I suspect the reason for the non-normalized year is to let y == wy in the Week class, so that e.g. Week(2008,1)->year_no() doesn't return 2007.
However, a lot more special cases are necessary in the YMD class to handle the non-normalized form correctly everywhere, so it still seems better to avoid it and override selected functions such as year_no in the Week class instead.
There are cases that are awkward regardless, datetime in particular:
Calendar.ISO.Week(2008,1)->datetime();
(1) Result: ([ /* 13 elements */ "day": 31, "fraction": 0.0, "hour": 0, "julian": 2454466, "minute": 0, "month": 12, "second": 0, "timezone": -3600, "unix": 1199055600, "week": 1, "week_day": 1, "year": 2008, "yearday": -1 ])
This looks right if one only index out "year", or "year" and "week", or perhaps "year" and "yearday". It looks very wrong if one index out "year", "month" and "day".
I can see only two reasonable ways to handle it: One is to define datetime to apply to the first moment of the period and let "year" be 2007 ("week" would then have to be 53 to compensate). The other is to compensate with an odd "day" instead, i.e. "month" would be 1 and "day" zero or negative. I'd prefer the first alternative.
Another thing regarding year spanning weeks is when they are converted and broken up:
Calendar.ISO.Day (Calendar.ISO.Week(2008,1))->years();
(1) Result: ({ /* 2 elements */ Year(2007), Year(2008) })

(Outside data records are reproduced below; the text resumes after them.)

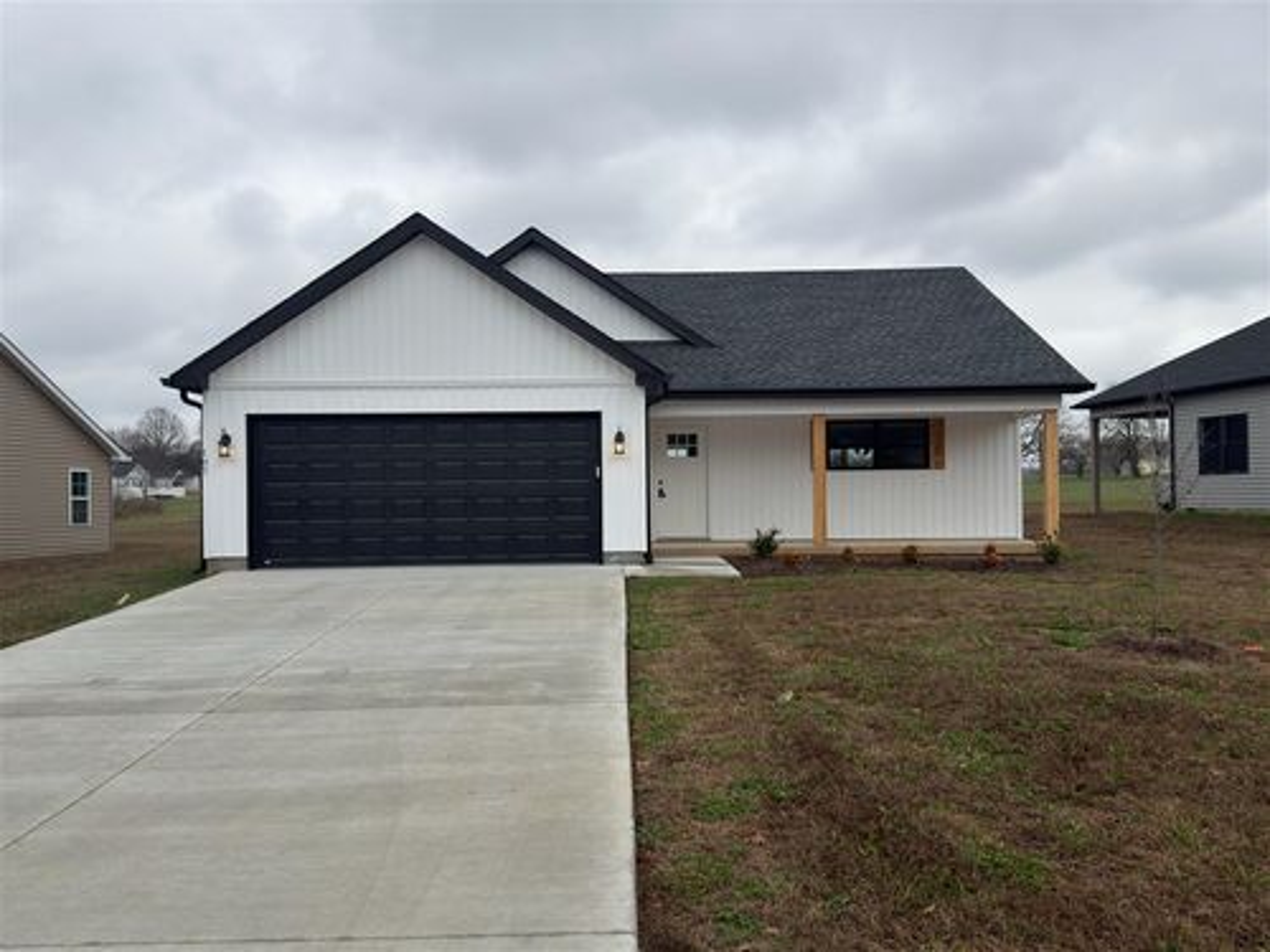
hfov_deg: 60.0
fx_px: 1101
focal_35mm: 30
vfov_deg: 46.8
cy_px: 476
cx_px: 635
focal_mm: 6.76
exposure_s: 1/1562
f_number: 1.78
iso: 64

Calendar.ISO.Month (Calendar.ISO.Week(2008,1))->years();
(2) Result: ({ /* 2 elements */ Year(2007), Year(2008) })
Calendar.ISO.Year (Calendar.ISO.Week(2008,1))->years();
(3) Result: ({ /* 1 element */ Year(2007) })
Calendar.ISO.Week(2008,1)->years();
(4) Result: ({ /* 1 element */ Year(2008) })
Wouldn't it be more logical if results (3) and (4) also listed both years, as one gets when the week is converted to day or month ranges? (Result (3) is clearly buggy regardless.)